Whale Watching In Baja California, Mexico. Experience Grey Whales Off Baja
Photo.- Bruce Herman
By whalewatchingbaja
Every winter more than 20,000 California grey whales (Eschrichtius robustus) migrate 6,000 miles from their summer feeding grounds in the cold waters of the Bering and Chukchi Seas to the warm waters in the lagoons off Baja California's central Pacific coast. From December through March, three lagoons provide the California Grey Whale with protected waters for breeding and calving.
Grey whales have gathered in Baja for centuries where they winter, procreate and give birth to their young before heading north to their Arctic feeding grounds. Although some Greys go all the way south to Magdalena Bay, most stop halfway down the Baja Peninsula, in or near the Guerrero Negro, Ojo de Liebre and San Ignacio lagoons within the Vizcaino reserve.
Whale watching in Baja has become a major part of the Mexican tourist industry. Fortunately, female Greys mate one year and give birth the next, assuring that the lagoons are filled each winter with calves and with males breaching in courtship displays.
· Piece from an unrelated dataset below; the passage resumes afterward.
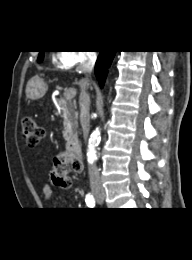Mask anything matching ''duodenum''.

It is also common to encounter friendly whales that approach close to the tour boats.
Historically, these lagoons have not always provided a safe environment for the adult whales to engage in courtship and breeding as hunters decimated the population a century ago. The Pacific Grey Whale was by then an endangered species. Mexico was one of the first nations to call for the protection of whales in the 1930s, and created the world's first whale sanctuary at San Ignacio Lagoon in 1954. The scope of protection for the whales and the size of the protected area expanded over the years, culminating in the creation of the biosphere reserve called El Vizcaino.
Whale watching activity within this area is now carefully regulated, yet still offers tourists some of the world's best opportunities and the closest encounters with these magnificent creatures.